--- START ---
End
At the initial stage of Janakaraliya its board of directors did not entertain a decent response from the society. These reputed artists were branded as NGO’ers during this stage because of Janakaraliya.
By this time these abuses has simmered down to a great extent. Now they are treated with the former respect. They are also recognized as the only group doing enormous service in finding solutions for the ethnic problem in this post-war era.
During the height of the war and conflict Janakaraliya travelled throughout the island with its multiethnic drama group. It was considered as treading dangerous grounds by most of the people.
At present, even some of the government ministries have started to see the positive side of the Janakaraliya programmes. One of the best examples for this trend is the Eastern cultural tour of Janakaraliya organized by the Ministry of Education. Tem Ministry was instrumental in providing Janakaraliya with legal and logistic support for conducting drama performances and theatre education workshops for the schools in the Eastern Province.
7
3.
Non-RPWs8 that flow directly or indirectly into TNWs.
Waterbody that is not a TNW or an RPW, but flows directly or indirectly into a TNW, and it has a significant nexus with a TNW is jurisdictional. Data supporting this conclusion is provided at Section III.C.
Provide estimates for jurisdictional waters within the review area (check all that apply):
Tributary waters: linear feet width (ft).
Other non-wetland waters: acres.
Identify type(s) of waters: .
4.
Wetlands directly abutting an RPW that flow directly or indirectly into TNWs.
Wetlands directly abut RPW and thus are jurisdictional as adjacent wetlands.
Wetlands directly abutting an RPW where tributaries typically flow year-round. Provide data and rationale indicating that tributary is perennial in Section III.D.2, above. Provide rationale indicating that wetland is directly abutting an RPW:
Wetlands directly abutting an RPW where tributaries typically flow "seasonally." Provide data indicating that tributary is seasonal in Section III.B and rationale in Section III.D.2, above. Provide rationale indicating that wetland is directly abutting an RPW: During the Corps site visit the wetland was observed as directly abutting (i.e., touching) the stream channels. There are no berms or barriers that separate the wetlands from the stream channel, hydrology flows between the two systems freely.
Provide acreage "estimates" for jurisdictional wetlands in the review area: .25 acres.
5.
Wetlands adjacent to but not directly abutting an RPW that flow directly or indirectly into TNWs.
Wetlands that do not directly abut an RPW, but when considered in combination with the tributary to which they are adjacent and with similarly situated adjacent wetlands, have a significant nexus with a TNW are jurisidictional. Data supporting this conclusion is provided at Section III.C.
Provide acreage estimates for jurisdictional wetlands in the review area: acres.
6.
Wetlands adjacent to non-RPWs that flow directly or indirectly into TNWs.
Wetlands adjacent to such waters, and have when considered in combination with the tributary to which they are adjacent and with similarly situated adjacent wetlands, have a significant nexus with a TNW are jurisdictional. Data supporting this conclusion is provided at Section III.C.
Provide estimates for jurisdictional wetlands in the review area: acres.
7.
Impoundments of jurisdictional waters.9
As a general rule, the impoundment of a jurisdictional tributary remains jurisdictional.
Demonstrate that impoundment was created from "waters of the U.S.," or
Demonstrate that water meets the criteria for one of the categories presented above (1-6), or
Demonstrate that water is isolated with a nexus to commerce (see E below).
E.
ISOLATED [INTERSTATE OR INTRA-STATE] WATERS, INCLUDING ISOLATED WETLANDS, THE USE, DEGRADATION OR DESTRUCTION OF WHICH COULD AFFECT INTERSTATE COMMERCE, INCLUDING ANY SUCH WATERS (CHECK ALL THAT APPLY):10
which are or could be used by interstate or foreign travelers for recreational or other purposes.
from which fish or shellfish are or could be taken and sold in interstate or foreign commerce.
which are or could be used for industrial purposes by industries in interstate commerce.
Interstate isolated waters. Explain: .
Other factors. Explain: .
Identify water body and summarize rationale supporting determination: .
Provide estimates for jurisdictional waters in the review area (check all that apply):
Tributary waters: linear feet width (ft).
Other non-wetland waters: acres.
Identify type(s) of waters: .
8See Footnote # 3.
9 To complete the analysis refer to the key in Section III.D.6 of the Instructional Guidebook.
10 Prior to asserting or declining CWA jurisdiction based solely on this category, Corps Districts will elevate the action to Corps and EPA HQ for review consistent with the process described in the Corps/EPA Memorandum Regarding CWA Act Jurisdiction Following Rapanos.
--- END ---
--- START ---
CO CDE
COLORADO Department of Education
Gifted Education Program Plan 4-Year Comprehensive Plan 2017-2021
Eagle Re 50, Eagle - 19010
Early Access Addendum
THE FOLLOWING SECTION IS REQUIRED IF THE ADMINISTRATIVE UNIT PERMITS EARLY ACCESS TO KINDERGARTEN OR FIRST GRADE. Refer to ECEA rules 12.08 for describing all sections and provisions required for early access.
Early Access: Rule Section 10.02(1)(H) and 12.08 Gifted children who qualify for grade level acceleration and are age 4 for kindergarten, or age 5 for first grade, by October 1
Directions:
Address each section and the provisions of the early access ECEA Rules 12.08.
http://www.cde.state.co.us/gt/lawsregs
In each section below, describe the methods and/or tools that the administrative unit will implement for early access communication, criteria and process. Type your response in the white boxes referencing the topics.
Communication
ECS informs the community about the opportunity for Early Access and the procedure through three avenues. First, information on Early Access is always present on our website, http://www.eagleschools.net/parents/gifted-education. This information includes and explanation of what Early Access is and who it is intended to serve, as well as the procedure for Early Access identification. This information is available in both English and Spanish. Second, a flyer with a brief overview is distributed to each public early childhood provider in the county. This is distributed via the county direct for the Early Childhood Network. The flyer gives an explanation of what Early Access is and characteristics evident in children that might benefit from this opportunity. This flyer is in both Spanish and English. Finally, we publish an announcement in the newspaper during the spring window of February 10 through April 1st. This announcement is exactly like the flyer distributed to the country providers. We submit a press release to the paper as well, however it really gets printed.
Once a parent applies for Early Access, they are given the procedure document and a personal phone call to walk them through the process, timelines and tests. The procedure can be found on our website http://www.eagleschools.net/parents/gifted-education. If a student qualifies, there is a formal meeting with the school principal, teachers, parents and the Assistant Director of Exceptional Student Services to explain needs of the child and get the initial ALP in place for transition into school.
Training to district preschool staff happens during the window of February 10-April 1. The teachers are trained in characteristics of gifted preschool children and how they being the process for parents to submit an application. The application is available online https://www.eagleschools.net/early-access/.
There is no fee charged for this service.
--- END ---
TASK TO COMPLETE:
Copy, exactly and only, the lines above that begin with the one containing "Once a parent" and finish with the one containing "There is no fee charged for this service.".

YOUR RESPONSE:
Once a parent applies for Early Access, they are given the procedure document and a personal phone call to walk them through the process, timelines and tests. The procedure can be found on our website http://www.eagleschools.net/parents/gifted-education. If a student qualifies, there is a formal meeting with the school principal, teachers, parents and the Assistant Director of Exceptional Student Services to explain needs of the child and get the initial ALP in place for transition into school.
Training to district preschool staff happens during the window of February 10-April 1. The teachers are trained in characteristics of gifted preschool children and how they being the process for parents to submit an application. The application is available online https://www.eagleschools.net/early-access/.
There is no fee charged for this service.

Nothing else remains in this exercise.